Do You Really Want to Hurt Me
This Culture Club tune gets turned into a slow, soulful ballad.
How Long
This time around, Valentine turns to Ace for inspiration. This song is on the soulful side to begin with. That means that this rendition is perhaps closer to the original than the first two songs were. I like the bass sound on this a lot. The energy is good, too.
More Than a Woman
The Bee Gees are in the spotlight here. This is another slow moving balladic cut here. I dig the soulful vibe on it.
Holding Back the Years
Organ starts this number. It's a re-imagining of a Simply Red tune. I like this version a lot. It's slow and very soulful. I love the more powered up section of this tune.
Watching the Wheels
There is a bit of a funk edge to this. It has some reggae in the mix, too. This is originally a John Lennon song, but you couldn't tell it from this version.
Here, There and Everywhere

On the last song he tackled a John Lennon tune. On this one he covers the Beatles. I like this rendition a lot. It's actually one of my favorite tunes on the disc.

First Cut Is the Deepest
I don't remember the original of this all that well. Cat Stevens was the one responsible for that rendition. Here it's done as a slow moving, soulful ballad. It's a good tune, but doesn't hold up as well as some of the rest. I do like the guitar solo on this a lot.
Train in Vain (Stand By Me)
I would say that The Clash would be unexpected territory from which Valentine would turn for material. Yet, here we have this tune. I'm not crazy about the organ sound that opens this. The stripped down rock and roll sound on this is kind of cool, though. The cut is not one of my favorites here, but it has its charms.

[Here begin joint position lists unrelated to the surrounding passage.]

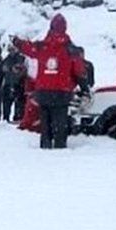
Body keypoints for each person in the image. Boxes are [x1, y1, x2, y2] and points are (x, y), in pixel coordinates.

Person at [13, 14, 89, 149]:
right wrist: (85, 89)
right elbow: (80, 72)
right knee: (60, 125)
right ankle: (59, 149)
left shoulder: (42, 46)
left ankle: (45, 148)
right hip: (62, 93)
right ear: (65, 28)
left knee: (45, 125)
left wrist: (17, 42)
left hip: (43, 92)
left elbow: (28, 48)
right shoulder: (71, 49)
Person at [2, 44, 26, 122]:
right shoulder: (6, 59)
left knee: (19, 103)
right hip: (8, 83)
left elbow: (22, 70)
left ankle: (18, 117)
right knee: (6, 104)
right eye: (10, 49)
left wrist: (16, 70)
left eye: (13, 49)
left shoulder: (21, 59)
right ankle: (6, 118)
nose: (11, 51)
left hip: (18, 84)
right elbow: (3, 69)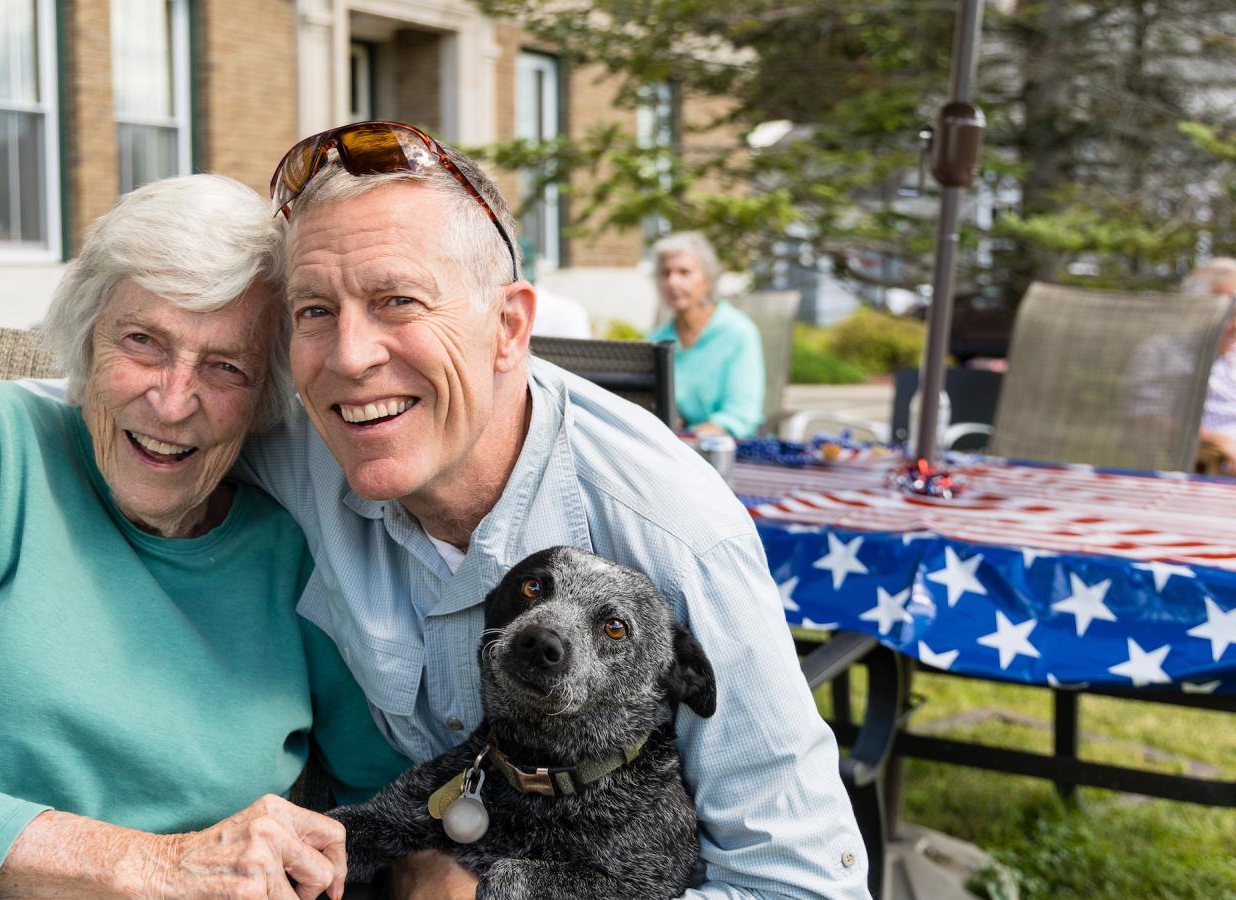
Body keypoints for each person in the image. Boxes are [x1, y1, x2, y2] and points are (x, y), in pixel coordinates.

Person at [245, 120, 868, 898]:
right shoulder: (310, 440)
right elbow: (128, 405)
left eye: (396, 300)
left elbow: (807, 883)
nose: (349, 356)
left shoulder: (673, 534)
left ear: (508, 327)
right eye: (313, 311)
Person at [0, 175, 408, 900]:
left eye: (225, 367)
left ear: (269, 391)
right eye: (143, 342)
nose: (174, 400)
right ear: (88, 335)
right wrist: (161, 867)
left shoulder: (292, 550)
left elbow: (391, 809)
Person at [646, 232, 765, 437]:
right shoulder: (655, 339)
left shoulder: (738, 332)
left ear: (707, 280)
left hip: (724, 452)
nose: (672, 282)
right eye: (665, 273)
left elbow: (741, 416)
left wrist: (688, 437)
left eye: (684, 272)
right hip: (671, 449)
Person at [1186, 257, 1236, 474]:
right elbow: (1150, 421)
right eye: (1230, 310)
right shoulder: (1166, 355)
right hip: (1210, 466)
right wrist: (1218, 441)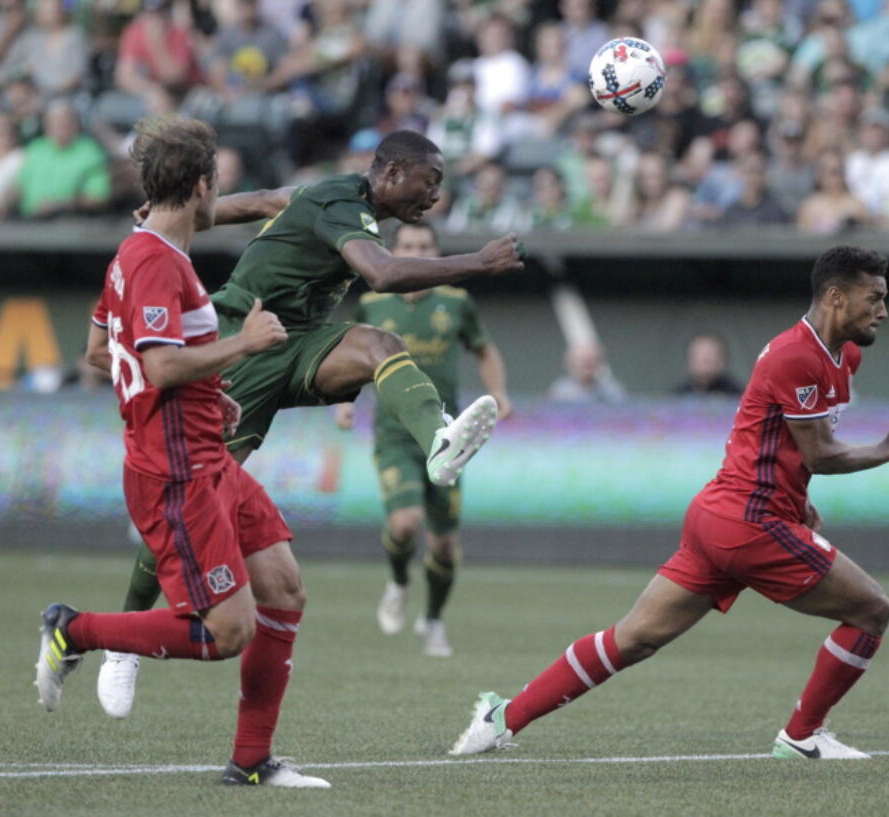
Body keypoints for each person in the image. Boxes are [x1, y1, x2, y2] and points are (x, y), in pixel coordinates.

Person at [450, 245, 889, 760]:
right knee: (871, 611)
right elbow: (818, 453)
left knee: (633, 638)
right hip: (750, 522)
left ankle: (502, 718)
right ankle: (801, 735)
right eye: (875, 298)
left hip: (722, 515)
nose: (884, 311)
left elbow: (782, 444)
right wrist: (887, 450)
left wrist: (799, 501)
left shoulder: (844, 355)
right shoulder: (795, 355)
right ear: (837, 297)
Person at [95, 128, 523, 719]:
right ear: (393, 172)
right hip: (244, 341)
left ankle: (439, 439)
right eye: (431, 181)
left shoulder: (335, 200)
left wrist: (195, 211)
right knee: (190, 498)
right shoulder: (339, 203)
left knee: (379, 343)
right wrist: (478, 261)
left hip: (298, 342)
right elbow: (382, 275)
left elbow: (269, 198)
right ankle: (125, 641)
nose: (435, 196)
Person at [33, 116, 328, 788]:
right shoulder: (156, 263)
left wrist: (208, 392)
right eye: (217, 179)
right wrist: (244, 344)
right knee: (227, 632)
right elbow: (160, 366)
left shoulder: (138, 254)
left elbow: (101, 352)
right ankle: (73, 630)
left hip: (205, 455)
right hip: (176, 474)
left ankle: (251, 761)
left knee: (283, 585)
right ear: (202, 185)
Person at [334, 222, 512, 657]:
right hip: (395, 434)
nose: (417, 251)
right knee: (405, 522)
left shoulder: (456, 300)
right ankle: (397, 581)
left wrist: (499, 392)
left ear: (435, 252)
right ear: (393, 253)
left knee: (445, 544)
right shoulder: (374, 303)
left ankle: (432, 620)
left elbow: (484, 349)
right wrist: (344, 401)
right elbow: (350, 356)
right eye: (408, 246)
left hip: (449, 436)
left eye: (424, 246)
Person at [672, 333, 743, 395]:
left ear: (723, 359)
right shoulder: (676, 398)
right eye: (699, 355)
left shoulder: (739, 396)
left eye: (711, 355)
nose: (706, 359)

(I Guess That's Why) They Call It the Blues
I'm a big Elton John fan, and I've always loved this song. I really like this rendition. I mean, the original has a soulful feeling to it, so this seems kind of a natural extension. That might be a part of why this works so well. Don't get me wrong. I still prefer the original, but this is a nice change of pace from that.
Roll with It
Here we find Valentine tackling a Steve Winwood tune. Winwood is another artist covered here who really has quite a bit of soul in his style. That makes this one of the more effective pieces. I think I might actually like this one more than I like the original.
(What's So Funny Bout) Peace, Love and Understanding
On the closer Valentine turns his attention to Elvis - Costello that is. I like this version quite a bit. It has energy and style.